Major pharmaceutical companies are in constant need of drug candidates to fill ever-dwindling late-stage pipelines.
As R&D budgets shrink (less than 50% of all new drug approvals stem from in-house R&D efforts), drugs go off patent, a drug’s life cycle ends, or where newer drugs create competitive pressures on sales and margins, big pharma is forced to turn to in-licensing or acquisition to fill the gap.
EMBARK HEALTHCARE. HEALTH. CARING.
The pharmaceutical industry is still beleaguered by escalating costs, stagnant productivity and protracted timelines as it struggles to bring therapeutic drugs to market. This situation has been compounded by a ravenous generic drug sector.

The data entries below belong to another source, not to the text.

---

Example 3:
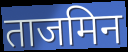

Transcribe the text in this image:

ताजमिन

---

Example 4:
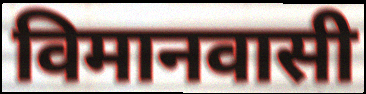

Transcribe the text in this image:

विमानवासी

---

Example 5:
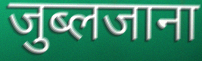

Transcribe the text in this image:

जुब्लजाना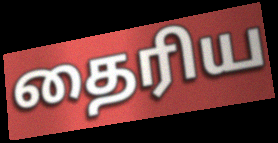
தைரியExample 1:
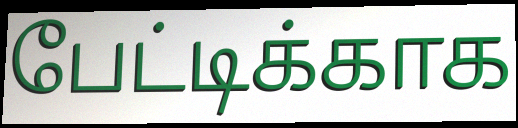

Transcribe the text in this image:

பேட்டிக்காக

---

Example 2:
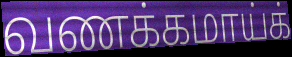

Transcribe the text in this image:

வணக்கமாய்க்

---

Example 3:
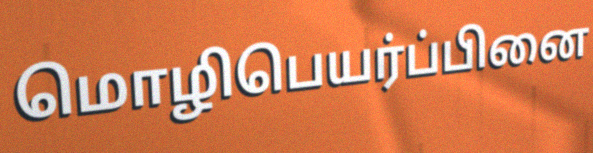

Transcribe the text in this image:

மொழிபெயர்ப்பினை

…there is a morphing landscape dictated by more stringent regulatory oversight, demands for mechanism-of-action-based drug discovery and development and a patient population driven by the advent of personalized medicine and a consumer mentality. This has left the pharmaceutical sector scrambling for avenues of opportunity to minimize risk, reduce costs, and fill their pipelines with safe and efficacious candidate drugs.
Drug repurposing…is an attractive way to maximize return on prior and current preclinical and clinical investments in assets that were originally designed with different patient populations in mind.

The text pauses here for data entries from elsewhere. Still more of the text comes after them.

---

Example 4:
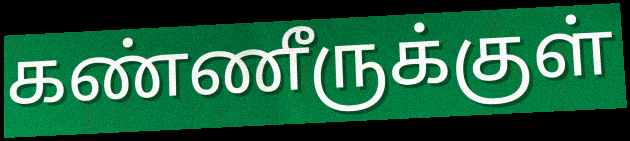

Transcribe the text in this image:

கண்ணீருக்குள்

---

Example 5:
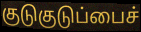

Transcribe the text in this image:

குடுகுடுப்பைச்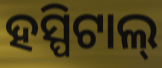
ହସ୍ପିଟାଲ୍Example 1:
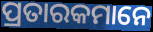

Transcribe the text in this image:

Source: Therapeutic Drug Discovery, Drug Discovery World
HOW THE NUMBERS FOR REPURPOSING ADD UP
REPURPOSED DRUGS CAN COME FROM MANY SOURCES
There are a number of reasons that drugs become available for repurposing. It could be that the drug’s original patents expired. Maybe a better drug came to market for that indication and the company decided to shelf the program. Sometimes the company itself develops a next-generation drug and retires the older version. Or it could be that the discovery of the drug was for an indication that at the time didn’t provide enough financial incentive to be developed. Those are just a few of the reasons drugs become available for repurposing.
Sometimes a promising drug fails, only for investigators to discover its effectiveness in a different condition.
For example, sildenafil, developed for cardiovascular disease, failed in a clinical trial, but a side effect appeared that indicated the drug might treat erectile dysfunction, and thus the $2 billion-a-year blockbuster drug Viagra was born.
In the 1960s, AZT was originally developed to fight cancer, but it didn’t work. In the 1980s, after AIDS emerged as a new infectious disease, a pharmaceutical company began a massive study of potential agents. Among those tested was AZT, which blocked the virus’ activity. This “break-through” became the first live-saving FDA approved AIDS medication.
One of the most astonishing cases of a repurposed drug involves thalidomide. Originally approved in Europe in the 1950s, doctors were infamously prescribing it to prevent nausea in pregnant women. It was discovered to cause severe birth defects in new-borns and was withdrawn from the market. In 1998, thalidomide found a new use as a treatment for leprosy and in 2006 it was approved for multiple myeloma, a bone marrow cancer.
With 30,000+ approved drugs and more either discontinued or abandoned for one reason or another, there’s a rich pool of potential compounds for repurposing.